**DATASET CONTENT**
• • •

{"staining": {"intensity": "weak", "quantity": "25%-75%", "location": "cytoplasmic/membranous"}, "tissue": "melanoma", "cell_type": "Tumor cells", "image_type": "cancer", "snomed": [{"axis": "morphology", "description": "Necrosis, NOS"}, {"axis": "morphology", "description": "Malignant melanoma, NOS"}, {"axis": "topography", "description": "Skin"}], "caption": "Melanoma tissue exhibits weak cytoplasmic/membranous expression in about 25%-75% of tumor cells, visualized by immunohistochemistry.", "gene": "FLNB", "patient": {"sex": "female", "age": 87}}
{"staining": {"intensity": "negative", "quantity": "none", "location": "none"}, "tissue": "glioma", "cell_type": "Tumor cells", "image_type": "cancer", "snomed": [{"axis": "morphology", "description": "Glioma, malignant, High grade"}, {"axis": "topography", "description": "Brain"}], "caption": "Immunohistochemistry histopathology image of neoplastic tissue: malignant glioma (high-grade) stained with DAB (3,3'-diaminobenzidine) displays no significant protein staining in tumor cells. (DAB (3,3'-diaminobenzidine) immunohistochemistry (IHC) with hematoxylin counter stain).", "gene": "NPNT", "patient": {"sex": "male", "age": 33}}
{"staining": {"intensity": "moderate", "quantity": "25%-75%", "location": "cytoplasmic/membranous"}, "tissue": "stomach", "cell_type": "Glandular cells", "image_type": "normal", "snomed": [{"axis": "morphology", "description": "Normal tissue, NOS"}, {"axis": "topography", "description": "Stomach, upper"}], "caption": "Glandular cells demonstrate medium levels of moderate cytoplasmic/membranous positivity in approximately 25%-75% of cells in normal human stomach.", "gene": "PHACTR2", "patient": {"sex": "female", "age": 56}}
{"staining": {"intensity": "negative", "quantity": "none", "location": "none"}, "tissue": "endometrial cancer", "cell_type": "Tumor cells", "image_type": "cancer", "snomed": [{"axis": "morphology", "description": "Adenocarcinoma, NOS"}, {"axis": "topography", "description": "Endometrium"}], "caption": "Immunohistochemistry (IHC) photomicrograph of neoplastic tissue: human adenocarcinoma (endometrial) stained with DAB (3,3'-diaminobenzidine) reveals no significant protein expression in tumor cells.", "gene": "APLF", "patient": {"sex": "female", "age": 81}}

• • •

**WORK INSTRUCTIONS**
Repeat the line containing "cells demonstrate medium" and all subsequent lines through the final line of the data, exactly and with no others.

**THE COMPLETED TASK**
{"staining": {"intensity": "moderate", "quantity": "25%-75%", "location": "cytoplasmic/membranous"}, "tissue": "stomach", "cell_type": "Glandular cells", "image_type": "normal", "snomed": [{"axis": "morphology", "description": "Normal tissue, NOS"}, {"axis": "topography", "description": "Stomach, upper"}], "caption": "Glandular cells demonstrate medium levels of moderate cytoplasmic/membranous positivity in approximately 25%-75% of cells in normal human stomach.", "gene": "PHACTR2", "patient": {"sex": "female", "age": 56}}
{"staining": {"intensity": "negative", "quantity": "none", "location": "none"}, "tissue": "endometrial cancer", "cell_type": "Tumor cells", "image_type": "cancer", "snomed": [{"axis": "morphology", "description": "Adenocarcinoma, NOS"}, {"axis": "topography", "description": "Endometrium"}], "caption": "Immunohistochemistry (IHC) photomicrograph of neoplastic tissue: human adenocarcinoma (endometrial) stained with DAB (3,3'-diaminobenzidine) reveals no significant protein expression in tumor cells.", "gene": "APLF", "patient": {"sex": "female", "age": 81}}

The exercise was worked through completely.